Definition: format_fasta.hpp:80
A class for reading sequence files, e.g. FASTA, FASTQ ...
Definition: input.hpp:213
Provides seqan3::debug_stream and related types.
T get_id(T... args)
debug_stream_type debug_stream
A global instance of seqan3::debug_stream_type.
Definition: debug_stream.hpp:37
constexpr auto async_input_buffer
A view adapter that returns a concurrent-queue-like view over the underlying range.
Definition: async_input_buffer.hpp:479
T rand(T... args)
Provides seqan3::sequence_file_input and corresponding traits classes.
T sleep_for(T... args)
T srand(T... args)
T time(T... args)

Running the snippet could yield the following output:

Thread: 0x80116bf00 Seq: seq2
Thread: 0x80116bf00 Seq: seq3
Thread: 0x80116ba00 Seq: seq1
Thread: 0x80116bf00 Seq: seq4
Thread: 0x80116bf00 Seq: seq6
Thread: 0x80116ba00 Seq: seq5
Thread: 0x80116bf00 Seq: seq7
Thread: 0x80116ba00 Seq: seq8
Thread: 0x80116bf00 Seq: seq9
Thread: 0x80116bf00 Seq: seq11
Thread: 0x80116bf00 Seq: seq12
Thread: 0x80116ba00 Seq: seq10

This shows that indeed elements from the underlying range are processed non-sequentially, that there are two threads and that work is "balanced" between them (one thread processed more element than the other, because its "work" per item happened to be smaller).
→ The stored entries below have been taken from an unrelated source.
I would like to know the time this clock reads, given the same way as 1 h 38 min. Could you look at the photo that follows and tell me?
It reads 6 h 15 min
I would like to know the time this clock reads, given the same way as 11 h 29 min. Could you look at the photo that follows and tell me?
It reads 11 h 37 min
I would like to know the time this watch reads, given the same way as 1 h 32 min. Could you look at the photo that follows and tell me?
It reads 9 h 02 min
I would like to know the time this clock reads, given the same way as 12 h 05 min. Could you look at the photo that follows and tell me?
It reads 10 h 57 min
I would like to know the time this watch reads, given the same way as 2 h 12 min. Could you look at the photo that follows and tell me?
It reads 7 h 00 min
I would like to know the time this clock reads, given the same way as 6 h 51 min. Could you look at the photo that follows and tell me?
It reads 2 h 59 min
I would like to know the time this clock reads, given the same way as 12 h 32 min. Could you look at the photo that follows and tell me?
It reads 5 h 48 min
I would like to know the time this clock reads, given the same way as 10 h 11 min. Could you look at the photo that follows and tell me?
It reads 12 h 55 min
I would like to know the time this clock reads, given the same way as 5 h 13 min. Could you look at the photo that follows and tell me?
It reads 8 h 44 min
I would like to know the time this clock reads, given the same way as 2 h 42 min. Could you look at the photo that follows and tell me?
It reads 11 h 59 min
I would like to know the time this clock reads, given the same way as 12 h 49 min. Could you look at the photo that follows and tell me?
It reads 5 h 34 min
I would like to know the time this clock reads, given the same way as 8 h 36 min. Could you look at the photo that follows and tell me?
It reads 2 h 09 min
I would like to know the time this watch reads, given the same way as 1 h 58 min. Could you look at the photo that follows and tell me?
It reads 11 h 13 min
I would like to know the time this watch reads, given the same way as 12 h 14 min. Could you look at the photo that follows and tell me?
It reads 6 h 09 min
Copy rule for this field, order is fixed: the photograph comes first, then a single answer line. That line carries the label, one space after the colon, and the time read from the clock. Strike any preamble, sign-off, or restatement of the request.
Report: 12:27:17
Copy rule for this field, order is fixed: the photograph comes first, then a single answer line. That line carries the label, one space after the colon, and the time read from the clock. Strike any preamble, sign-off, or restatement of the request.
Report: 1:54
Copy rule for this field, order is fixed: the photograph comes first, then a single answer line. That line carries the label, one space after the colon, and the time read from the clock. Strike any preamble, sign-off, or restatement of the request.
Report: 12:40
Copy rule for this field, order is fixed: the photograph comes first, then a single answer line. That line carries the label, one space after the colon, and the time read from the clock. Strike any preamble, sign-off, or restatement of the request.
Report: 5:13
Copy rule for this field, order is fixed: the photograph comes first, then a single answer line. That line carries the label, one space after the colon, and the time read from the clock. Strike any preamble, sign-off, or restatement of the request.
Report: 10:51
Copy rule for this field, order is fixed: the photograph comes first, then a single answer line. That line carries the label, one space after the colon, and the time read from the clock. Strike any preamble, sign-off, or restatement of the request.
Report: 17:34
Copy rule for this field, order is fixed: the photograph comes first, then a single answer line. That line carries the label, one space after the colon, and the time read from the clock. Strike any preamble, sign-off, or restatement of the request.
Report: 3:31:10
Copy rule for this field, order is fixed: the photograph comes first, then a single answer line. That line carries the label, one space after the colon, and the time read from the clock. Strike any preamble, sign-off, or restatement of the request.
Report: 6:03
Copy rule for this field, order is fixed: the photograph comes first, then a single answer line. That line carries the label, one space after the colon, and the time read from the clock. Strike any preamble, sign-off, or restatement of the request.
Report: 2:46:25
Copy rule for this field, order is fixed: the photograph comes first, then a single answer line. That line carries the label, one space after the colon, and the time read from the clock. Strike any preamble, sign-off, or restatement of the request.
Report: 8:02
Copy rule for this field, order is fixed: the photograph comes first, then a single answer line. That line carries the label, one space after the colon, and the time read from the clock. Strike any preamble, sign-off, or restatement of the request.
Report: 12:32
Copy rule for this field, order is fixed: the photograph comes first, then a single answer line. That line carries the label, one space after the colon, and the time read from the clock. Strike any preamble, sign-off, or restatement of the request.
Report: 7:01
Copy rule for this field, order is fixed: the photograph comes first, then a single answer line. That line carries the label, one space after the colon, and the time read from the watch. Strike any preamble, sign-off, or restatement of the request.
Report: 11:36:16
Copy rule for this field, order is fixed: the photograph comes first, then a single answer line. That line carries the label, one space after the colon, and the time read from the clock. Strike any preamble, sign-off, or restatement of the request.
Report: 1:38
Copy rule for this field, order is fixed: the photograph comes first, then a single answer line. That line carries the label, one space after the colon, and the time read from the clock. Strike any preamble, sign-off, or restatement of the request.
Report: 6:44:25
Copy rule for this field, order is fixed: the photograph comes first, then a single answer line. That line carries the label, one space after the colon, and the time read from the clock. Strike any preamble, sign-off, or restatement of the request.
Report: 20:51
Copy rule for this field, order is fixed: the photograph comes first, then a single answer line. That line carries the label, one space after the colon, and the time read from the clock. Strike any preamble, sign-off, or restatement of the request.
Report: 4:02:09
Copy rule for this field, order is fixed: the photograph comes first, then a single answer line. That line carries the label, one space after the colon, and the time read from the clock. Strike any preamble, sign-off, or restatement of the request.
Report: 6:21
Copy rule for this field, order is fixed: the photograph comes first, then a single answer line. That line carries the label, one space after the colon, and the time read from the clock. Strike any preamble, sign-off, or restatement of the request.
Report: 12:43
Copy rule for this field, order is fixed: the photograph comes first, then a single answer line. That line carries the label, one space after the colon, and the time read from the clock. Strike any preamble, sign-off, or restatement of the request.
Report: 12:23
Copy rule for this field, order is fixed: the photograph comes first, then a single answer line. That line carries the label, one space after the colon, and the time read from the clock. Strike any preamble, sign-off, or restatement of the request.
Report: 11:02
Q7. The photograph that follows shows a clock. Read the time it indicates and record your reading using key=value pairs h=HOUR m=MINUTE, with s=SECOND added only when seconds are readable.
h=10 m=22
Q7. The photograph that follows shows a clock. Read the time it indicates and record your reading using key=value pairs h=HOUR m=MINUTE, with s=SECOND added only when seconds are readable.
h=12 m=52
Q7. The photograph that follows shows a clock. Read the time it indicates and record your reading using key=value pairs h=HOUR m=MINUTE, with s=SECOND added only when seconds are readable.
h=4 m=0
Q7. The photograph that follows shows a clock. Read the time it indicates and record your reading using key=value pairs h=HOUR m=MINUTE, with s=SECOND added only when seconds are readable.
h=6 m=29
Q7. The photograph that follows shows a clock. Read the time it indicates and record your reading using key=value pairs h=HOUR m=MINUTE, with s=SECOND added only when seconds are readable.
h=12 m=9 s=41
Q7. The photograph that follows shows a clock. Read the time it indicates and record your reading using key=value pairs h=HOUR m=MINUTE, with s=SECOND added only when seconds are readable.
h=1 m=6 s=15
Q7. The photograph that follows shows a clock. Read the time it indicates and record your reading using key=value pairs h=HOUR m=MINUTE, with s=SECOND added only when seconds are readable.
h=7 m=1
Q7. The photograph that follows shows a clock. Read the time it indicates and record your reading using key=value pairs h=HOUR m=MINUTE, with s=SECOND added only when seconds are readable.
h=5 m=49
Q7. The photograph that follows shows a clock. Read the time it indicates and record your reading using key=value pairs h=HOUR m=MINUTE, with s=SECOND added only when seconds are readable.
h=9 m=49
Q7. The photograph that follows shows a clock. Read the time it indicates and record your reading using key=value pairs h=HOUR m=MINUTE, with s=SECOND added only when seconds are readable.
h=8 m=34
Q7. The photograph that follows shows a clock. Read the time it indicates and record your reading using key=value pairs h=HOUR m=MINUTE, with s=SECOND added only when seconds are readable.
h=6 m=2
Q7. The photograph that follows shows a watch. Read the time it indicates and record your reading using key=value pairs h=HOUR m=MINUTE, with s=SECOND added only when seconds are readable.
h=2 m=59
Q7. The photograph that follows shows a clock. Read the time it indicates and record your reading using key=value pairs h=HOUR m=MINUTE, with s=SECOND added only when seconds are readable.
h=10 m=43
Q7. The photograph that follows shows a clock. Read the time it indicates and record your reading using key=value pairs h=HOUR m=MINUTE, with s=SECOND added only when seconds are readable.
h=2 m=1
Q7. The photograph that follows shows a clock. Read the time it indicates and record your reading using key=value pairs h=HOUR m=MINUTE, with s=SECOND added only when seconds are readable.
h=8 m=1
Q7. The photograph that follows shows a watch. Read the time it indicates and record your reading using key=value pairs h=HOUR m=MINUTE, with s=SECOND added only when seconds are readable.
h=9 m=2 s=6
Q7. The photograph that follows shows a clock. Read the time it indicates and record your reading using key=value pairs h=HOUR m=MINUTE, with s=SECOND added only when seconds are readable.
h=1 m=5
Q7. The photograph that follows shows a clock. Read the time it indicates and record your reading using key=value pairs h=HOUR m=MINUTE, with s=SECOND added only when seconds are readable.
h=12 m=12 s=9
Note that you might encounter jumbled output if by chance two threads write to the stream at the exact same time.

If you remove the line starting with auto f1 = ... you will get sequential processing:

Thread: 0x80116aa00 Seq: seq1
Thread: 0x80116aa00 Seq: seq2
Thread: 0x80116aa00 Seq: seq3
Thread: 0x80116aa00 Seq: seq4
Thread: 0x80116aa00 Seq: seq5
Thread: 0x80116aa00 Seq: seq6
Thread: 0x80116aa00 Seq: seq7
Thread: 0x80116aa00 Seq: seq8
Thread: 0x80116aa00 Seq: seq9
Thread: 0x80116aa00 Seq: seq10
Thread: 0x80116aa00 Seq: seq11
Thread: 0x80116aa00 Seq: seq12

Note that even if you have a single processing thread, using this view can still improve performance measurably, because loading of the elements into the buffer (which reads input from disk) happens in a background thread.

This entity is experimental and subject to change in the future. Experimental since version 3.1.